Those immersed in Montreal’s literary scene know there’s more to it than the recognizable heavy hitters: Mordecai Richler, Leonard Cohen and Michel Tremblay. But on the outside, it seemed at times like all the action (at least in Anglo Canada) was happening elsewhere. Then came Heather O’Neill, Madeleine Thien, Jacob Wren, Rawi Hage, Kim Thuy, Éric Dupont and Paige Cooper, and 2018 became the Year of the Montreal Anglo Renaissance. Several of the city’s authors were either longlisted or shortlisted for a Governor-General’s Award or the Giller. Equally impressive was the emergence of new writers. With its unique bilingual culture, Montreal’s vibrant literary scene can often slip under the radar for readers in Canada’s other solitude. Here’s a primer on the writers, publishers, reviews and bookstores you should check out to help bolster your know-how of Montreal’s literary community.
Julie Doucet Her decade long work, Dirty Plotte: The Complete Julie Doucet, has been released by Drawn and Quarterly in a box set.
Drawn and Quarterly was founded in 1989 and continues to publish some of the city’s fabled cartoonists from its headquarters within the Mile End neighbourhood.
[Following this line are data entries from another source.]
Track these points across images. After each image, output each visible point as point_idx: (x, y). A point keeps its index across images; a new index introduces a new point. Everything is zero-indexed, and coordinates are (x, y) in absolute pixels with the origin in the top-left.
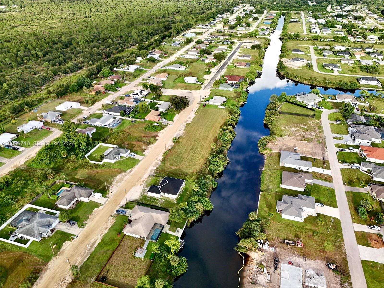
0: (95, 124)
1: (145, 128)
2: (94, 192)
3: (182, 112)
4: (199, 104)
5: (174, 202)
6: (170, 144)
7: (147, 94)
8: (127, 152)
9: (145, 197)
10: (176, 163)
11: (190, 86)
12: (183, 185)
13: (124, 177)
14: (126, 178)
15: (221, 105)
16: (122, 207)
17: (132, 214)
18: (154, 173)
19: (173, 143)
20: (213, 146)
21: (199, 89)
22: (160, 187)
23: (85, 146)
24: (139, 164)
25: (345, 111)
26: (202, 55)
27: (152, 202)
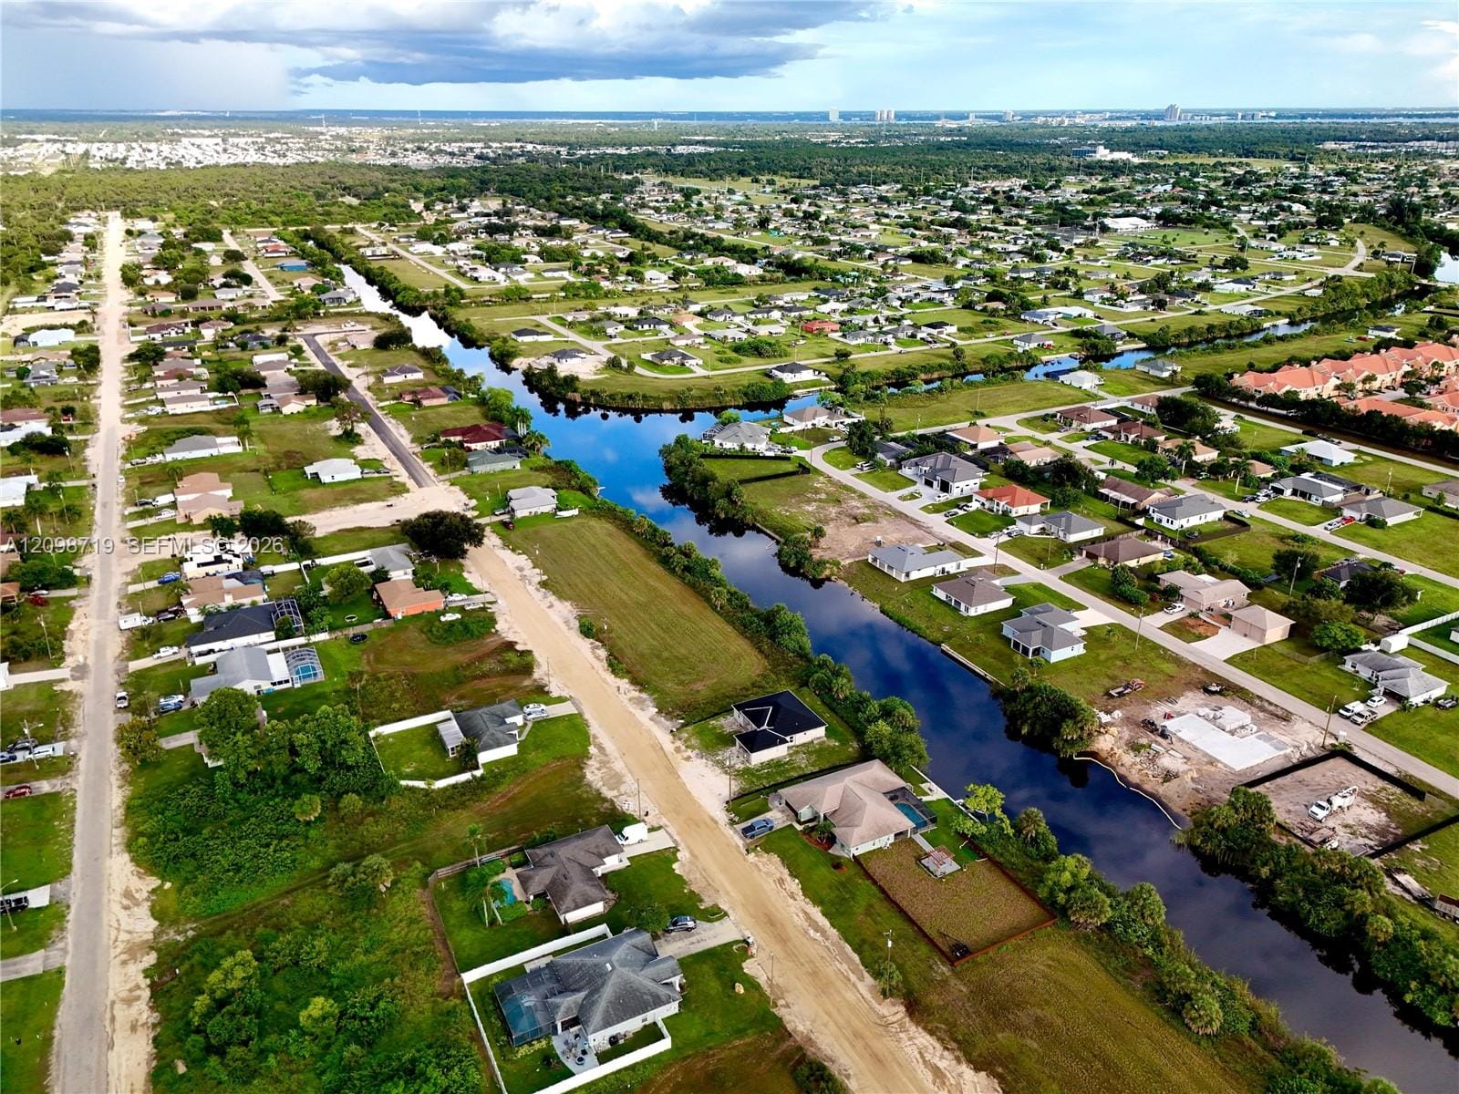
1: (435, 639)
2: (618, 829)
6: (586, 646)
9: (749, 773)
10: (684, 675)
13: (610, 769)
14: (618, 766)
15: (562, 509)
16: (734, 823)
18: (670, 720)
19: (595, 641)
21: (407, 491)
22: (765, 727)
24: (594, 724)
26: (231, 393)
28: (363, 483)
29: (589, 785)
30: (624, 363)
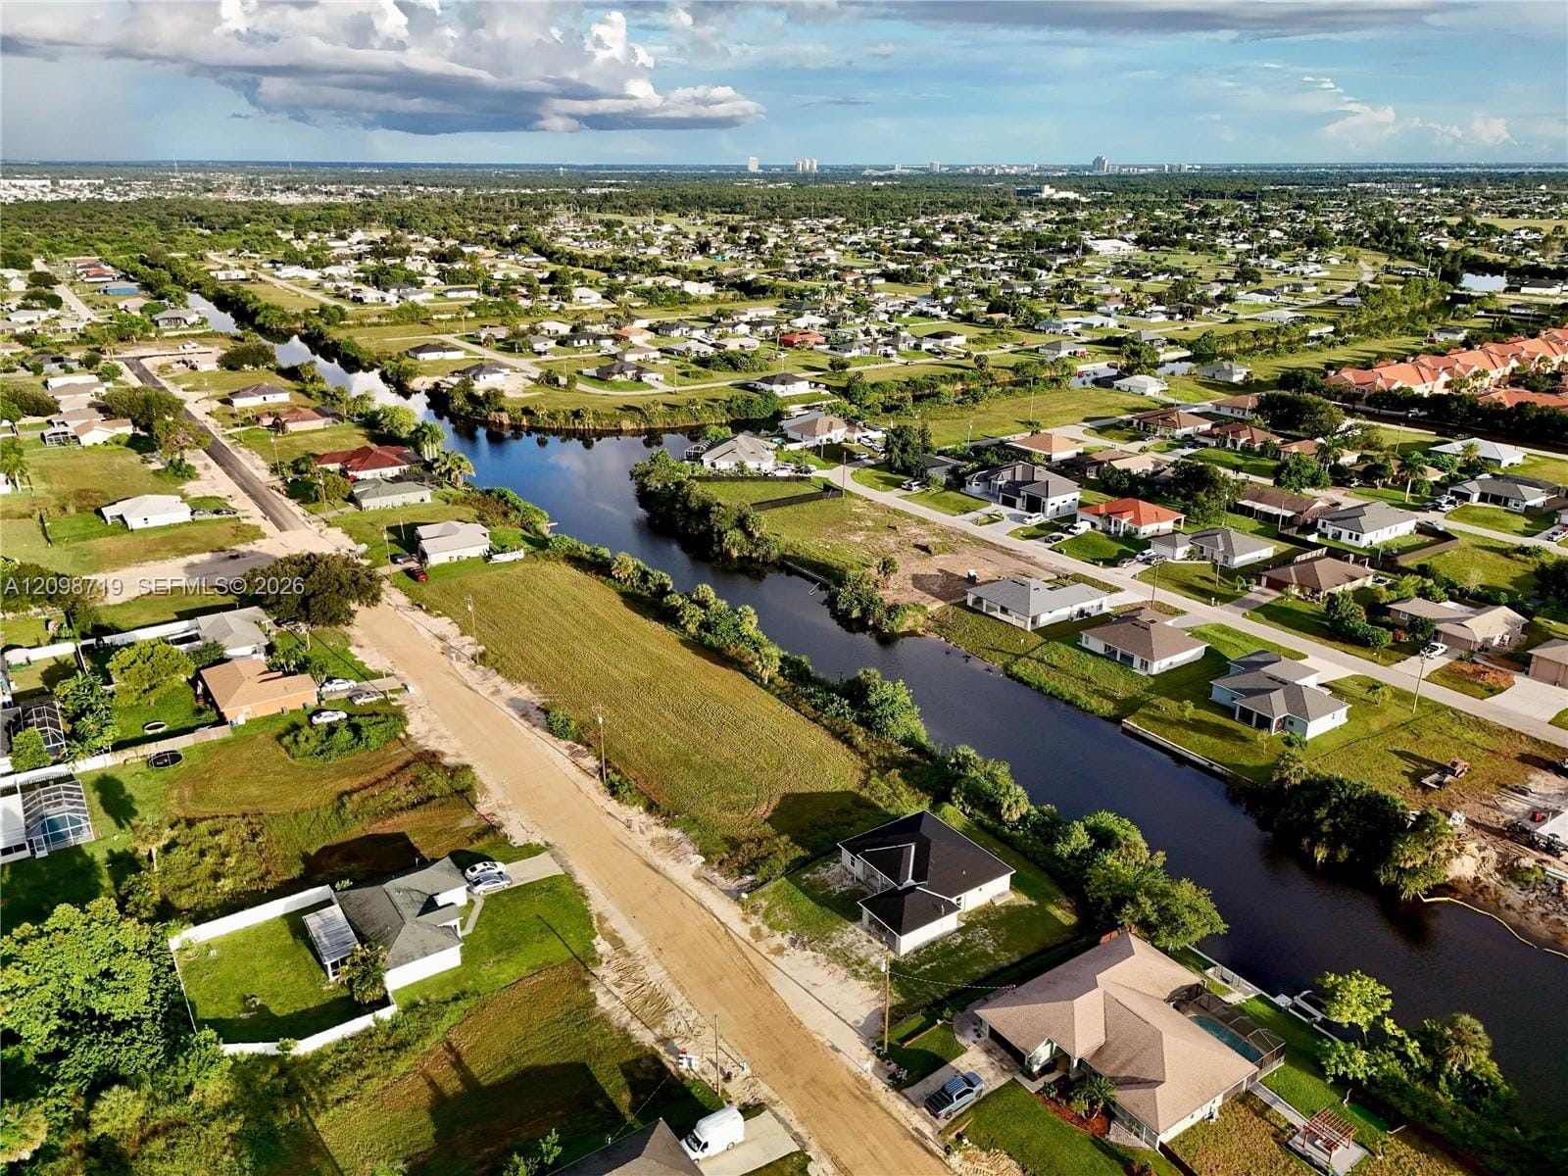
6: (559, 752)
13: (639, 981)
14: (654, 976)
15: (499, 551)
16: (901, 1084)
18: (729, 876)
19: (571, 742)
22: (914, 881)
24: (595, 893)
27: (961, 966)
28: (192, 527)
29: (603, 1019)
30: (563, 381)
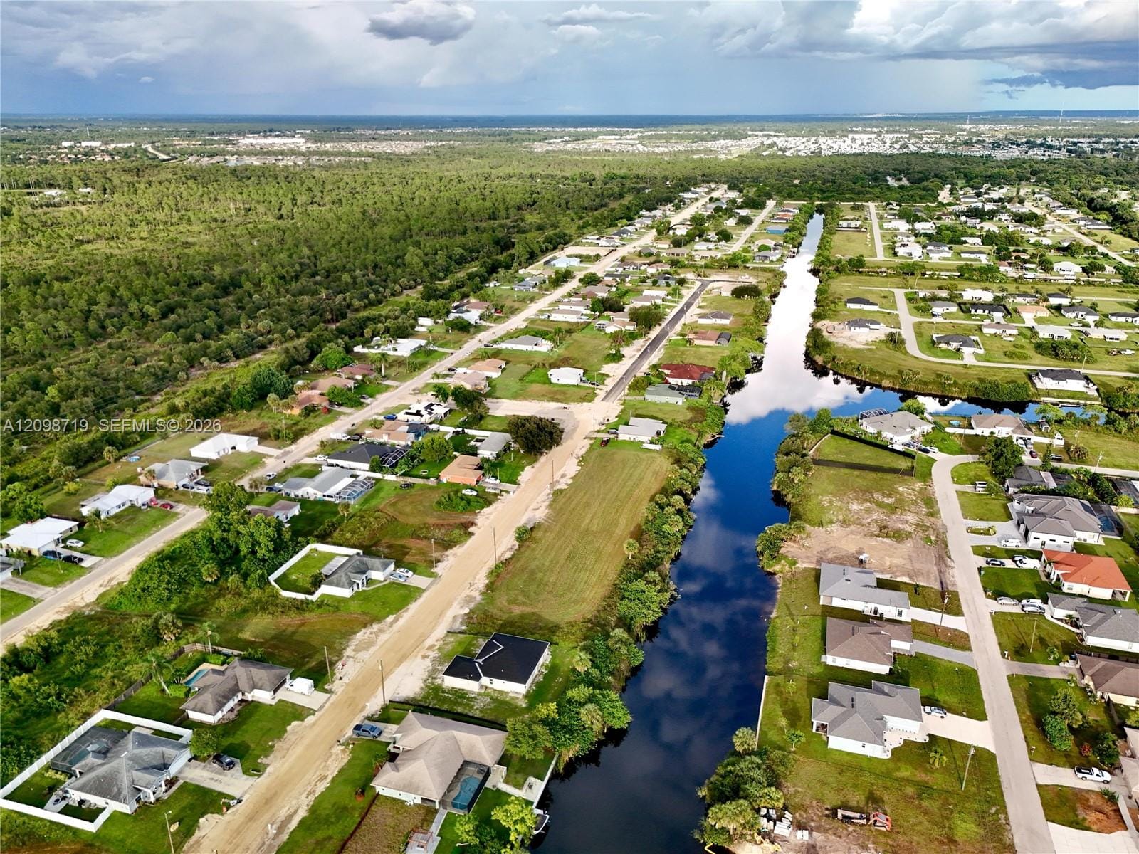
0: (300, 493)
1: (439, 503)
2: (293, 677)
3: (543, 459)
4: (591, 439)
5: (519, 703)
6: (507, 544)
7: (445, 414)
8: (386, 566)
9: (436, 690)
10: (524, 596)
11: (564, 393)
12: (546, 658)
13: (377, 636)
14: (383, 637)
15: (651, 442)
16: (369, 718)
17: (398, 736)
18: (462, 624)
19: (517, 543)
20: (629, 550)
21: (590, 401)
22: (480, 661)
23: (269, 551)
24: (420, 601)
25: (998, 459)
26: (597, 313)
27: (456, 703)
29: (350, 640)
In 2018, the publisher garnered international attention with Nick Drnaso’s Sabrina, which was longlisted for the Man Booker Prize for fiction – the first time a graphic novel had ever been nominated.
The iconic literary institution Librairie Drawn and Quarterly – a sister company of the graphic novel publishing house – is one of Montreal’s most beloved independent bookstores and is home to many of the city’s literary events. In 2018, Librairie Drawn and Quarterly opened a secondary location across the street, La Petite Librairie Drawn and Quarterly, which caters to children’s and young adult literature, and whose expanded space serves as the host for most Librairie Drawn and Quarterly events.
And the city’s unique bilingualism offers a wealth of beautiful work for translators and francophone publishing houses. Drawn and Quarterly, for example, is in the company of many francophone graphic novel publishing peers: Éditions Pow Wow and La Pastèque continue to serve the local graphic novel community as well. In fact, La Pastèque recently opened doors to a new store and workshop location in the heart of Mile End. Francophone publishers such as Les Éditions de l'Écrou offer a similar mandate as Metatron, with the intent of promoting alternative literature, as well as Triptyque Publishing, which was the first to translate Maggie Nelson’s The Argonauts. Quebec Fiction is up to the task of its translation work, intent on promoting overlooked talent divided by language barriers.